You are an employee at a nice paper mill and want to impress the boss by burning the midnight oil (but not too close to the wood pulp). For four consecutive weeks, you work forty-five, forty-two, thirty-nine, and thirty-one hours. If you are a non-exempt employee covered by the Fair Labor Standards Act, how many hours of overtime pay, if any, would you be entitled to? What would be the rate?

Submitted: 5 years ago.
Category: Employment Law
Expert:  Board Certified Attorney Arcadier replied 5 years ago.
Board Certified Attorney: In your example, you are entitled to 7 hours of overtime paid at one and a half times your regular rate.
JACUSTOMER-dr97yxqq: I need 200 words in response to this.
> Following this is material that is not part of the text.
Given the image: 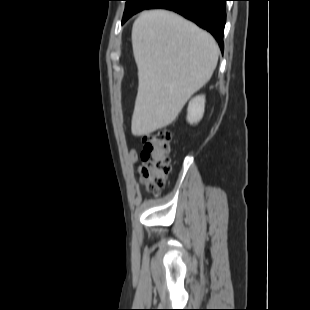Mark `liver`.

Board Certified Attorney: The FlSA requires employers to pay one and a half times the hourly rate for each and every hour the employee works in a work week. The calculations are done on a weekly tolling which means that you cant use hours from one week to off set a prior week. It also does not matter that the employee volunteered to work this time, and it does not matter even if employer did not specifically authorize the time. Under the FLSA if the employee provides a benefit to the employer and the employee works more than 40 hours in a week and it is a non exempt employee, then employee must be paid for overtime at one and a half times his or her normal rate. The rate of pay, though it may seem straight forward, is often complex to calculate specially if the non exempt employee is a salaried employee. If employee is paid by the hour, then the calculation is simple, it is simply 1.5 times his or her hourly rate. On the other hand, if the employee is salaried, an hourly rate needs to be calculated. Courts are split on how to calculate this rate. Some take the salary and divide by 40, others use the entire amount of the work week worked and divide it by the weekly pay. Also, some courts only add half time to hours worked over 40 figuring that the salary is made to compensate employee for all time worked. In this view, the employee would only get an additional half time the hourly rate for each and every hour over 40.